Last week I promised I’d share some memories of my recent Iceland trip and I’ve finally gotten a moment to sit down and put something together. This was a trip orchestrated by my daughter and which included myself, hubby, darling daughter and one of my fabulous nieces. This is us at the start of the trip. Notice the excellent and wicked expensive hiking boots we all have on. Necessary for walking, hiking, and basically existing in Iceland.

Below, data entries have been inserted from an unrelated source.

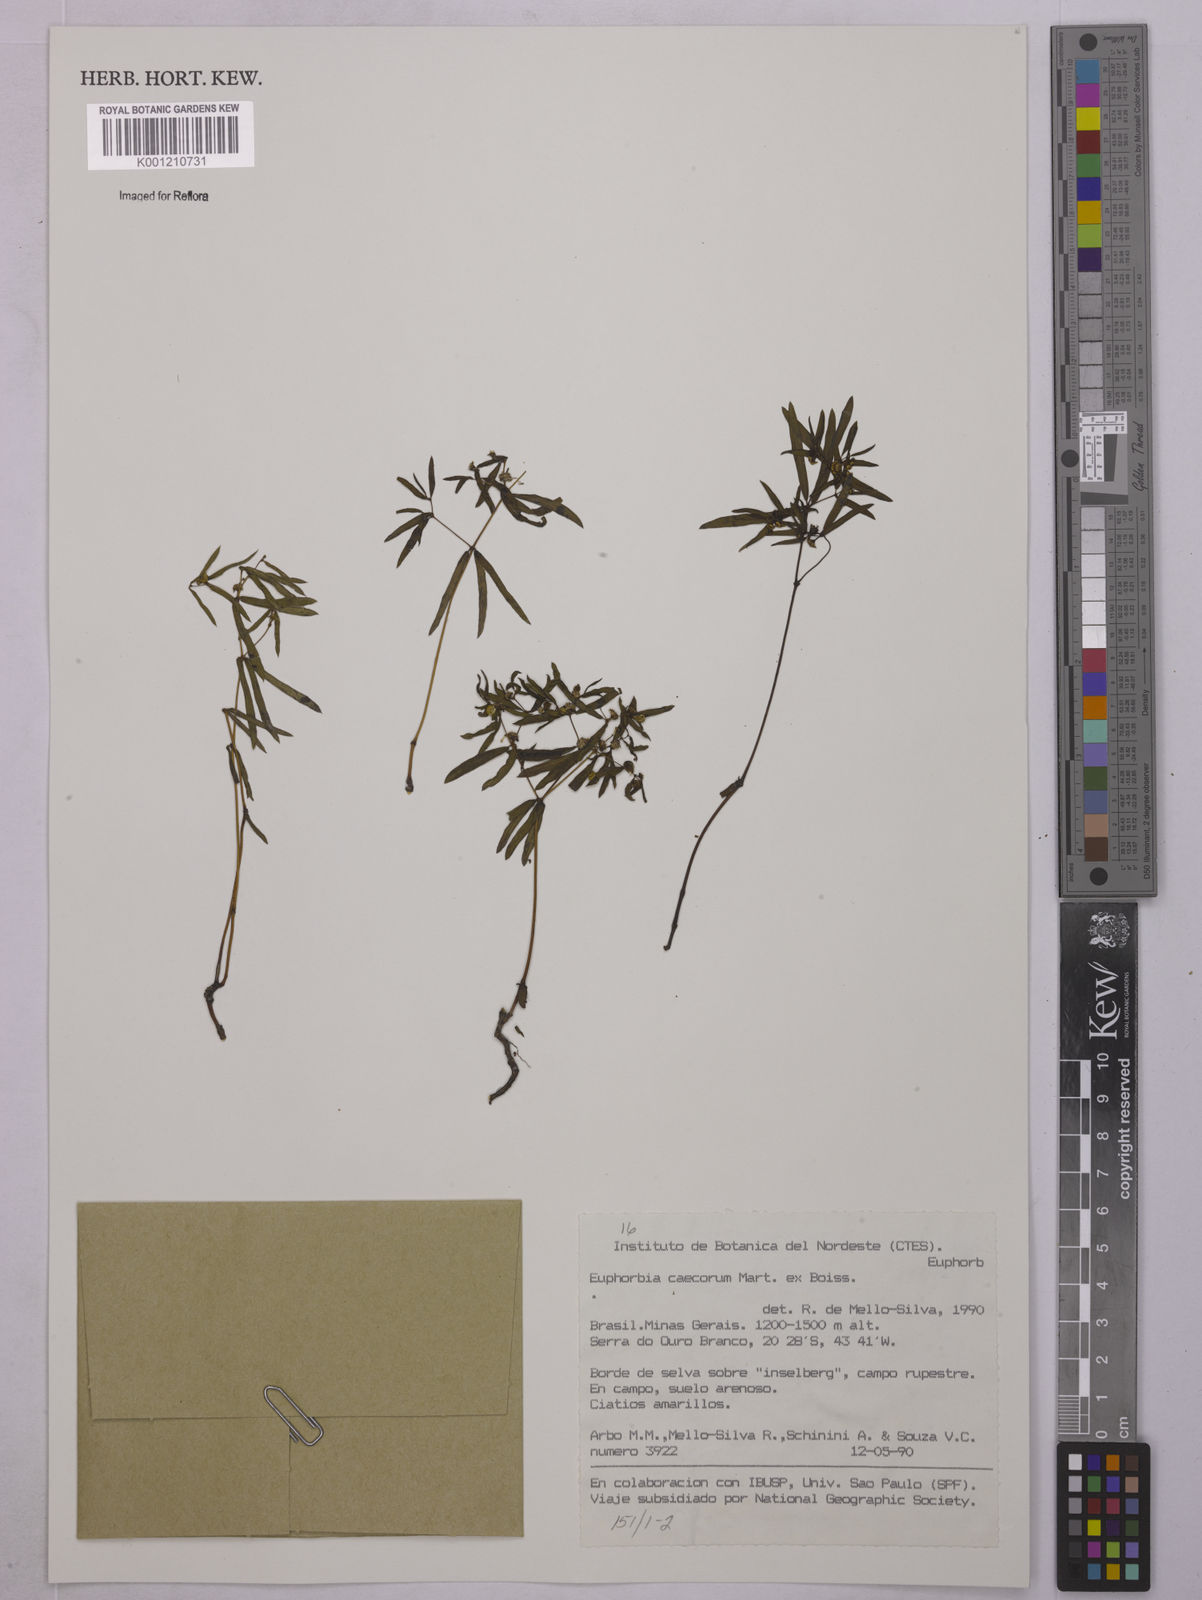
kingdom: Plantae
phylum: Tracheophyta
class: Magnoliopsida
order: Malpighiales
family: Euphorbiaceae
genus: Euphorbia
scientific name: Euphorbia potentilloides
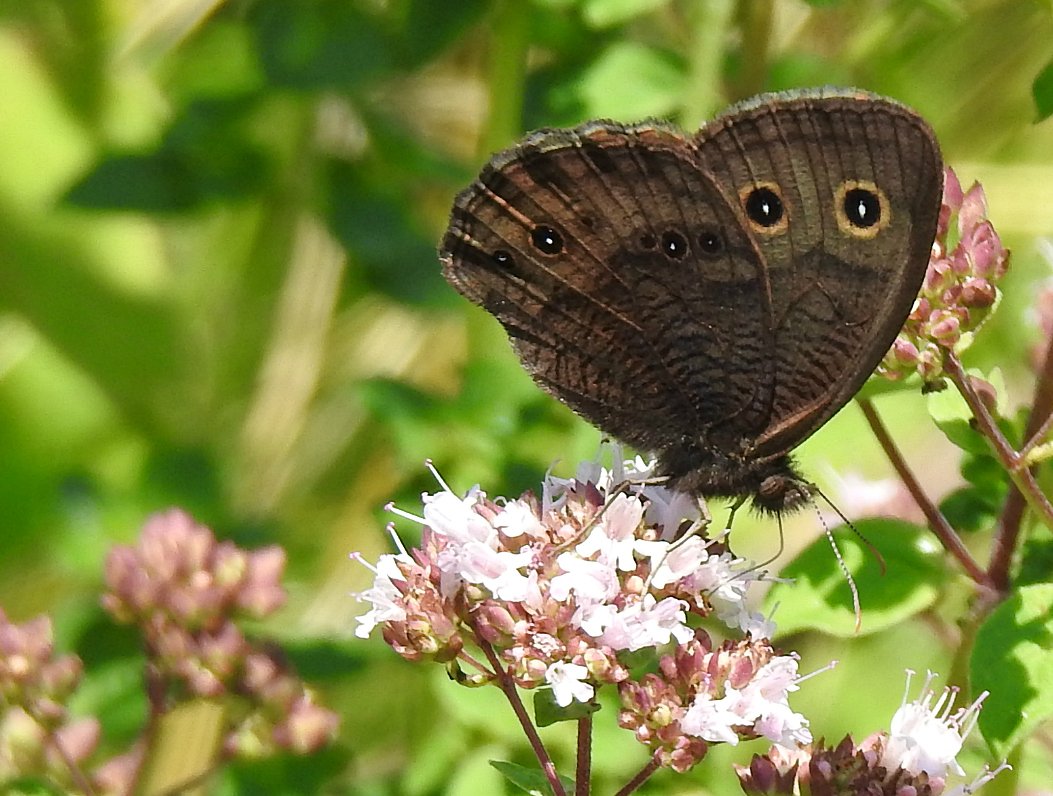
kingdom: Animalia
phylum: Arthropoda
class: Insecta
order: Lepidoptera
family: Nymphalidae
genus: Cercyonis
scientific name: Cercyonis pegala
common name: Common Wood-Nymph
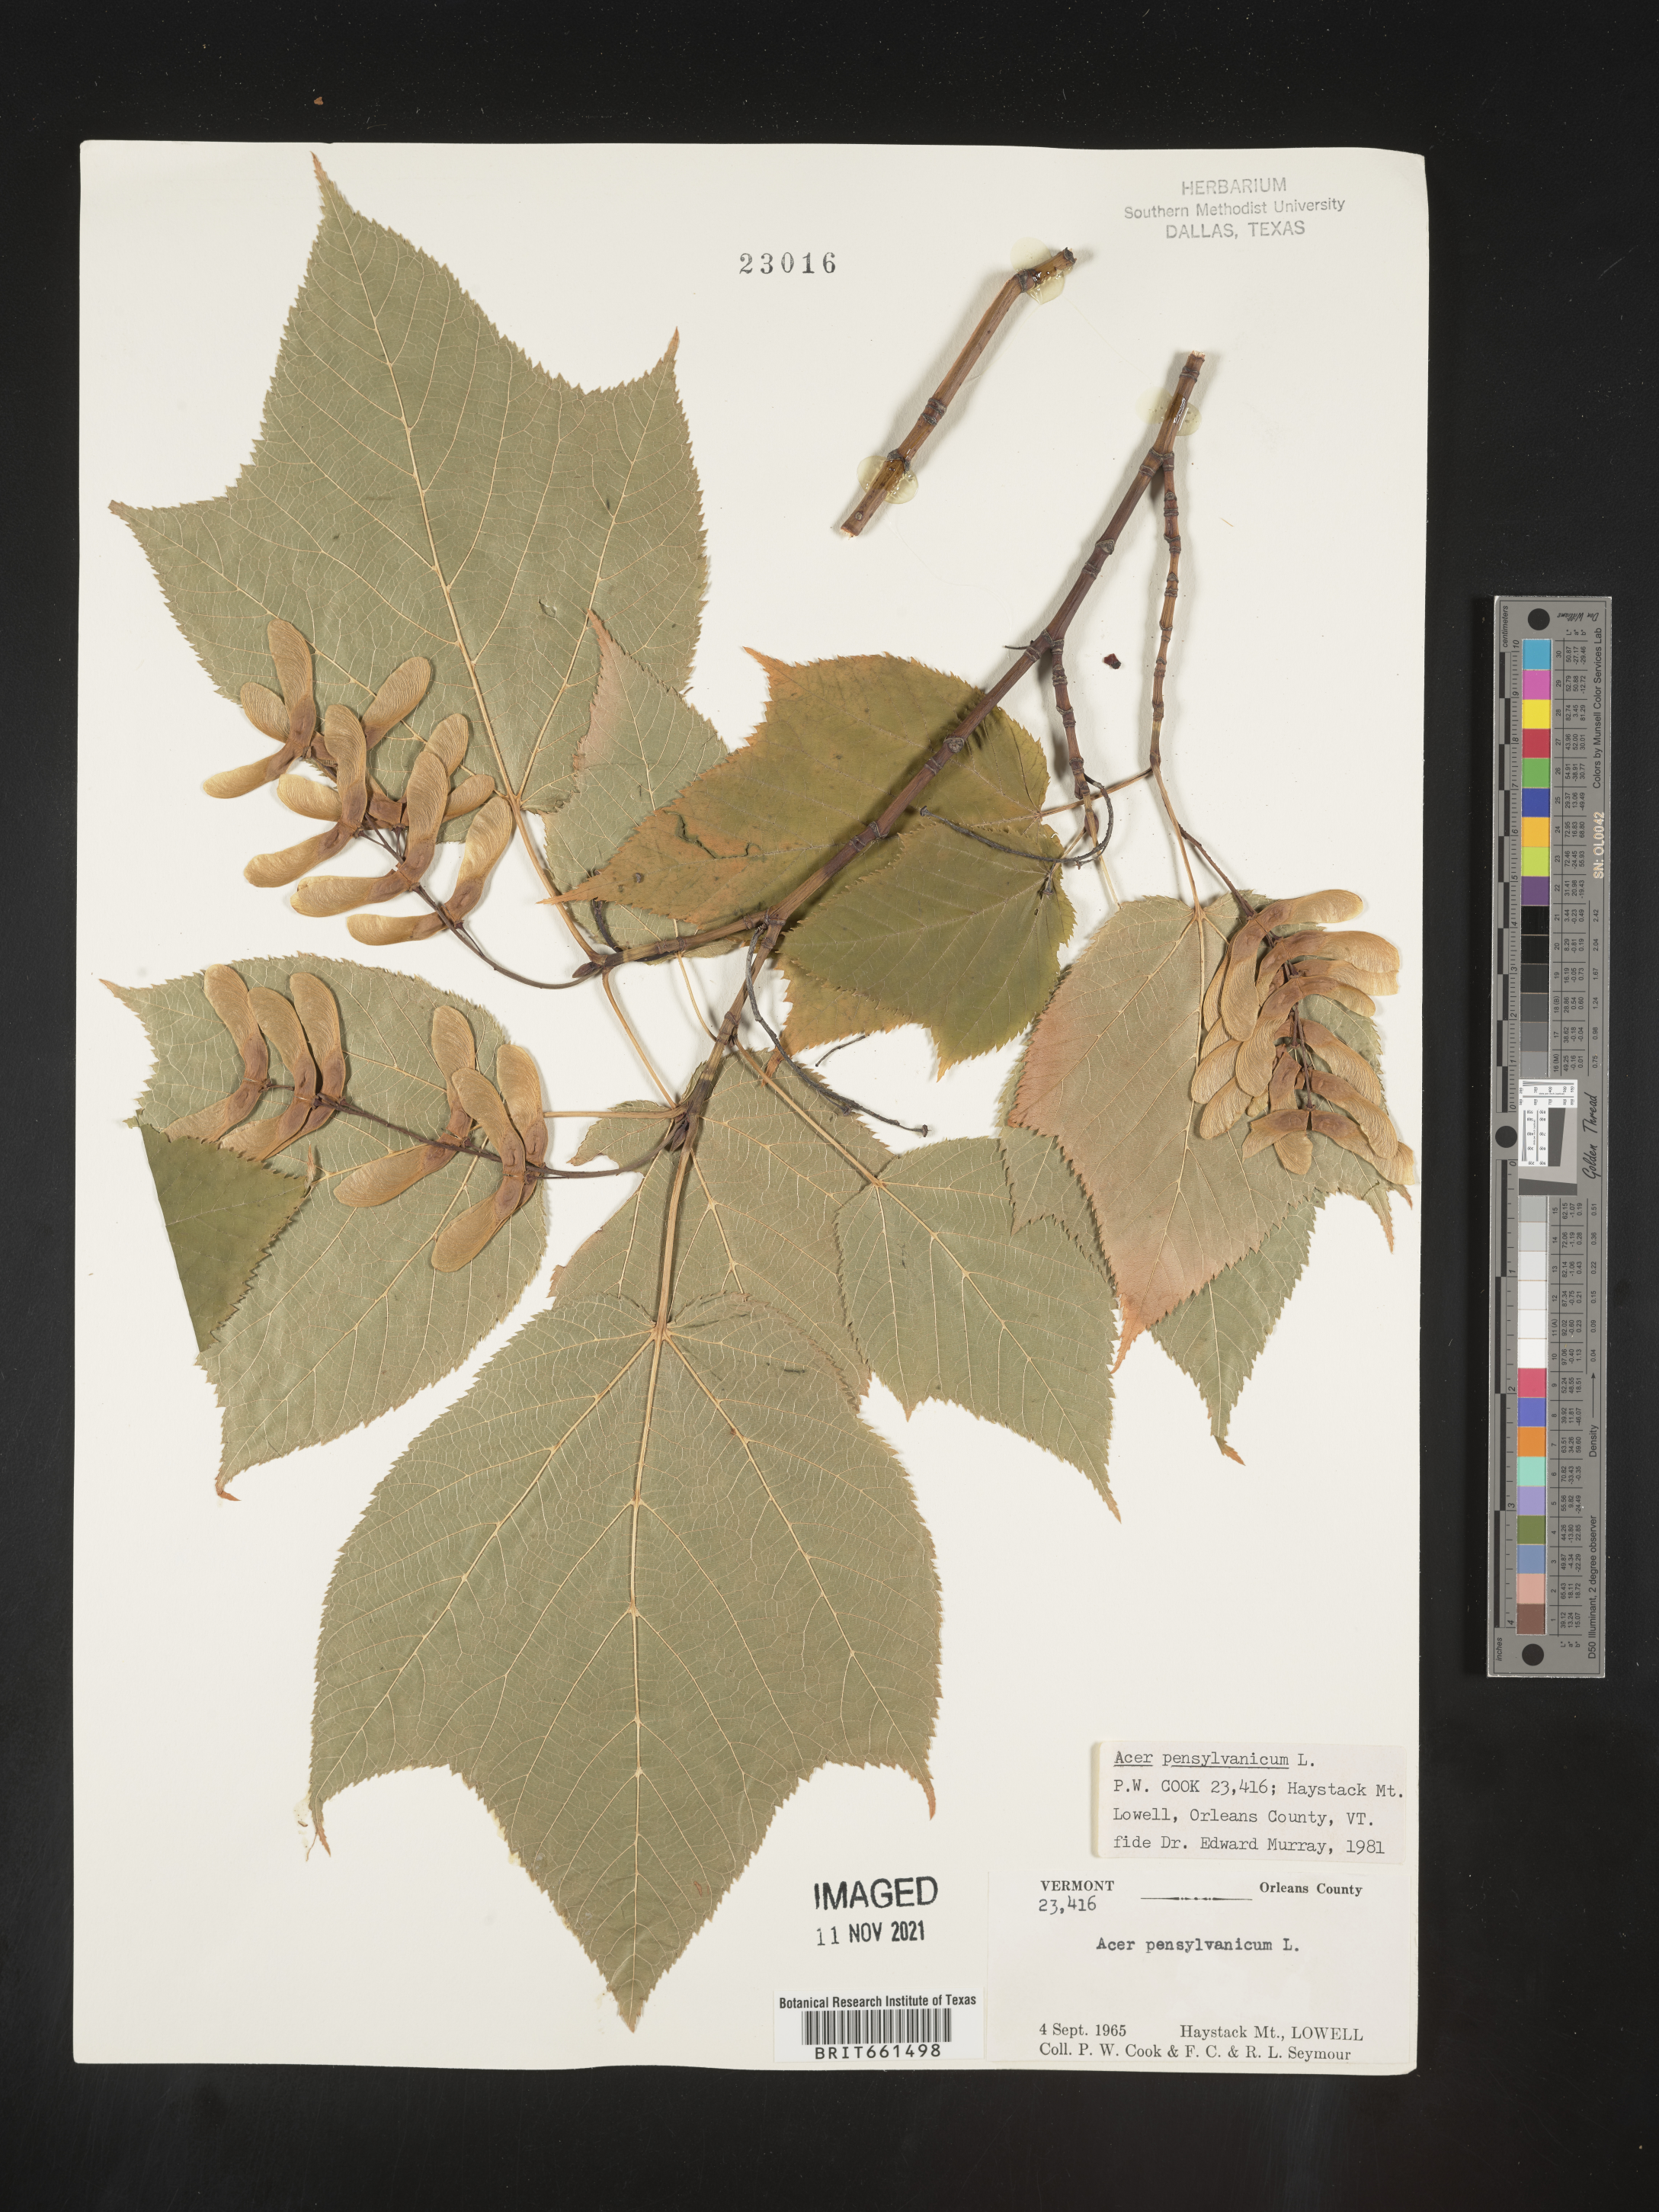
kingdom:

On my last blog I shared the things I liked and didn’t like so much about the tiny island. One of the things I had trouble with is the weather. I rained everyday. Every. Single. Day. All day. So we spent a great deal of time in the car, traveling to sites. One of my favorite places was to a waterfall, about 50 miles from downtown Reykjavik. Touring a waterfall on a warm, sunny day would have been bliss. On an already 45 degree, raining and windy day it….wasn’t. But it was fun! We actually got to climb up the perimeter of the waterfall and go behind it. I filmed a few seconds of our time as we stood behind the powerful rush and took a bunch of photos.
After the waterfall we drove to a LavaRock Tunnel. Think Carlsbad Caverns, but in Iceland. We went down into the bowels of Iceland about 60 meters ( 180 feet for you Americans, like me!!). I have to tell you, I was scared. Of so many things, but the biggest thing was the fear of being trapped underground should the lava shift and fall in on us.
You can see from this picture that this is the start of the “tour.” There is a huge whole in the ground where snow routinely falls into all year long. Notice the black rock we maneuvered over – that’s lava rock. 1,000,000 year old lava rock. Okay I’m not sure that’s how old it is, but you get the idea. It didn’t form last week. Not even last century! And yes, those are hard hats with lights attached to our heads. Second biggest fear? The lights would burn out and we’d been in total and complete darkness and unable to find our way back to the beginning of the cave. Told you I was scared!
I was able to take one picture before my daughter silently pointed to a sign that said “photography prohibited” in eight languages. Ooops. One cool thing about the city: tucked into sidestreets and painted along the sides of buildings and random houses, are dozens of street art painting. This one was my favorite:
It covered the complete side of an office building, so to get some perspective on it, the entire mural was about ten feet wide by 30 feet tall. Impressive!